Are you a member? Is it worth the $500 a year? Is the conference worth attending? thanks, Dorit


----------



## NubianSoaps.com (Oct 26, 2007)

Better questions....what has the $500 done for your soap company?
Do you know anyone who has successfully used their liability insurance on a claim?
Will you go to convention to use that discount?

$500 spent on advertising would be a better bang for your buck.


----------



## Dorit (Apr 20, 2011)

I wish there was a journal where we can see what other people are doing, what's new, new products, etc. Yes, I can search the web but its so time consuming to hunt from one link to another.
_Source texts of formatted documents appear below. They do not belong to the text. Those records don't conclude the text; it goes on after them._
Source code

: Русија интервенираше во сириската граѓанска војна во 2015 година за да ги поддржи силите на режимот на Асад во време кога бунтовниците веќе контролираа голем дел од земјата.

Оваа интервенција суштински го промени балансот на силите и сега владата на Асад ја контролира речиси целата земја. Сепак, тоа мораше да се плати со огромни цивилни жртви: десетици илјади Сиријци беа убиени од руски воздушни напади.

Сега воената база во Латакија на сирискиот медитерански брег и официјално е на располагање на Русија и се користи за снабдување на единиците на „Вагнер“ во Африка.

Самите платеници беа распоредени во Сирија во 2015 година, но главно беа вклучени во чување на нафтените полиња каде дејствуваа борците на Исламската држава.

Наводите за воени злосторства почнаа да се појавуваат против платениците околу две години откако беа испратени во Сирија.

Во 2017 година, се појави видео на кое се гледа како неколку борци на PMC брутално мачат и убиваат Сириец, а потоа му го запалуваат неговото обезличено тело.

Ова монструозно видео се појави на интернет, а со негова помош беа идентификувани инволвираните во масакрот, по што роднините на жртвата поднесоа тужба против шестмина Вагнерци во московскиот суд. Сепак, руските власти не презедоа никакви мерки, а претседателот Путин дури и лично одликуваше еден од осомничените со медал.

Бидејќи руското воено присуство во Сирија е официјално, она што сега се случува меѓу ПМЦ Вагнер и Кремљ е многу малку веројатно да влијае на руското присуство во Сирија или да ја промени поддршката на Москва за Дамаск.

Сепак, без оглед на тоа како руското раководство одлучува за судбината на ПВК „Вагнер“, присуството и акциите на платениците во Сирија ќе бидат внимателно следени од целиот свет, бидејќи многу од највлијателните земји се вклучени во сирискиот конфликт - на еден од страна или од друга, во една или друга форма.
Artists have this, as do dollmakers, dog breeders, etc. Why don't we??


----------



## Greylady (Mar 28, 2012)

:yeahthat Are do most keep their soap art a secret! LOL


----------



## tmfinley (Feb 21, 2008)

I used to be a member just for the insurance. I have to have insurance for my larger wholesale clients. I found insurance cheaper and quit the Guild. I don't think it added anything at all to my soaping life except the insurance of course.


----------



## Greylady (Mar 28, 2012)

Thought through them you had to be a member to get their insurance?


----------



## Anita Martin (Dec 26, 2007)

I wouldn't join but I do enjoy linking from their website to good info and tutorials.


----------



## tmfinley (Feb 21, 2008)

Yes, you have to be a member for the insurance. I found insurance cheaper elsewhere so I am not a member anymore.


----------



## jdranch (Jan 31, 2010)

I am a member for insurance.


----------